*SOURCE EXTRACT:*

______________________________

The Mountains of Instead

Championing fiction as an escape from pandemics, politics and bad TV.

Author Interview: Neil Arksey, author of Intelligent Life

Following our review of Intelligent Life, I'm delighted to host an interview with the author, Neil Arksey.  If you read yesterday's review you will be in no doubt that Neil is super busy right now discovering the Higgs partical etc. but has luckily (for us, for you) been able to take some time out from changing the world to answer the questions quizzically put to him by our very own Cannonball Jones:



It at times appears that Douglas Adams was an influence on your writing due to the sci-fi/comedy mish-mash. However the book seems more slanted towards absurdist British humour in general rather than just the sci-fi element. Who would you say mostly influenced the comedic aspects of Intelligent Life?

Douglas Adams was a very funny man. I quite liked the first Hitchhikers book but I didn’t manage to read the others. Yes. I wanted it to feel as if the sci-fi elements in Intelligent Life – the extra-terrestrials, the devices and so forth – were almost incidental. I would say the humour is largely character-based. It’s more The Odd Couple and Blackadder than Monty Python. But there were no specific influences, it really came out of the story and from spending time in schools, working with young teens and listening to what made them laugh.


I loved the snarky trivia snippets heading each chapter and they really helped to draw me in and hook me on the book. Where did that idea come from and how on earth did you collect them all?

______________________________

*LISTED ENTRIES:*
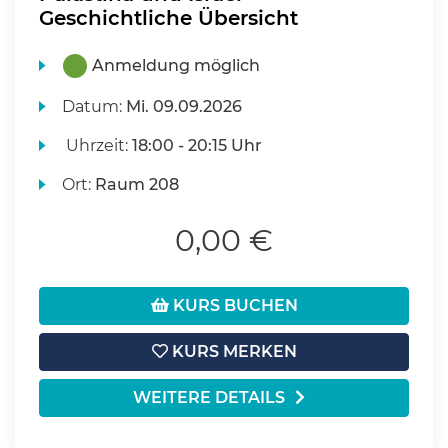
Geschichtliche Übersicht
Anmeldung möglich
Datum:
Mi.
09.09.2026
Uhrzeit:
18:00 - 20:15 Uhr
Ort:
Raum 208
0,00 €
KURS BUCHEN
KURS MERKEN
WEITERE DETAILS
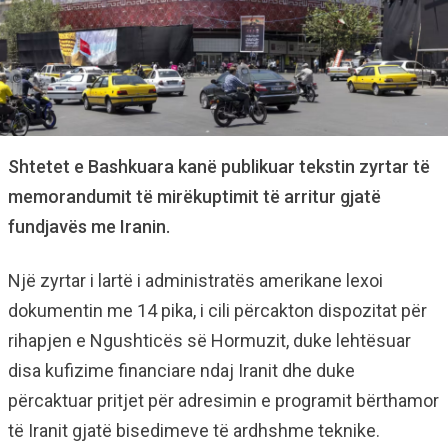
Shtetet e Bashkuara kanë publikuar tekstin zyrtar të
memorandumit të mirëkuptimit të arritur gjatë
fundjavës me Iranin.
Një zyrtar i lartë i administratës amerikane lexoi
dokumentin me 14 pika, i cili përcakton dispozitat për
rihapjen e Ngushticës së Hormuzit, duke lehtësuar
disa kufizime financiare ndaj Iranit dhe duke
përcaktuar pritjet për adresimin e programit bërthamor
të Iranit gjatë bisedimeve të ardhshme teknike.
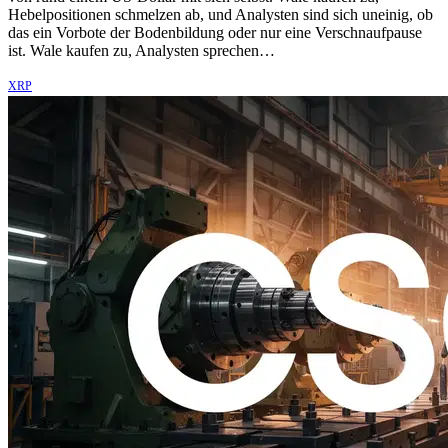
Hebelpositionen schmelzen ab, und Analysten sind sich uneinig, ob
das ein Vorbote der Bodenbildung oder nur eine Verschnaufpause
ist. Wale kaufen zu, Analysten sprechen…
XRP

______________________________

*TASK REQUIREMENTS:*
(1) In the Neil Arksey interview, condense the paragraph beginning "Douglas Adams was a very funny man" into a short list that keeps its main facts.
(2) Using the Neil Arksey interview, say whether each statement agrees with it. Answer yes or no and quote the words that decide it.
(a) Arksey read all of the Hitchhikers books.
(b) Arksey calls the humour in Intelligent Life largely character-based.
(c) The questions were put to Arksey by Cannonball Jones.
(3) Carry on the Neil Arksey interview from its last line, starting with his reply to the question about the trivia snippets that head each chapter.

*ANSWERS BY ITEM NUMBER:*
(1)
- Arksey liked the first Hitchhikers book but didn't read the others.
- He wanted the sci-fi elements, such as the extra-terrestrials and devices, to feel almost incidental.
- The humour is largely character-based, closer to The Odd Couple and Blackadder than to Monty Python.
- There were no specific influences. The humour came from the story and from time spent in schools with young teens, listening to what made them laugh.

(2)
(a) No: "I quite liked the first Hitchhikers book but I didn’t manage to read the others."
(b) Yes: "I would say the humour is largely character-based."
(c) Yes: "answer the questions quizzically put to him by our very own Cannonball Jones"

(3)
Thanks. I originally imagined the factoids as being collected by the Sidereal character who is trying to gather information about our planet on his journey to Earth. The factoids are actually integral to the structure of the story too – each one is connected in some way to its own chapter and so also connected to the development of the plot. It took a lot of twisted sideways thinking to get them all to fit together. And my brain is still hurting.


The randomness generator is central to the plot and seemed like immense fun to play with, as well as freeing you to introduce deus ex machina without it seeming like a cop-out. Was there ever a temptation to get carried away with it?

Yes. When I first came up with the idea, I could see that this would be a danger. But as I was planning to write a sequel, I realised I would need to pace the amount of randomness and not let it get out of hand in the first book. I think a lot of the humour in our lives comes out of the bizarreness of everyday random moments and I wanted the reader to be left wondering if the random moments in Intelligent Life were natural or artificially generated.

The relationship between Jonathan and Dennis was very carefully handled and the portrayal of Dennis's alcoholism seemed extremely detailed and realistic. Was there any real-life inspiration for this?

I think Dennis and Jonathan are probably two different facets of my personality. I’m not an alcoholic and neither is my dad. But I am addicted to cake. And when I was writing Intelligent Life I was suffering from gastritis, as a result of which I was burping a lot!

Intelligent Life is generally humorous in tone but now and then flips to more serious subject matter (like the alcoholism, peer pressure, etc). How did you handle the tone shifts and know when to switch back to levity before it got too serious?

I knew the tone I was aiming for, but it was much harder than I’d expected to achieve. In the end it comes down to trial and error. Whenever I could, during the writing, I would try out passages from the book in schools or on friends and see how they reacted.

Obviously the final chapter is a set-up for a sequel. Are there any plans to flesh out the backgrounds of the aliens?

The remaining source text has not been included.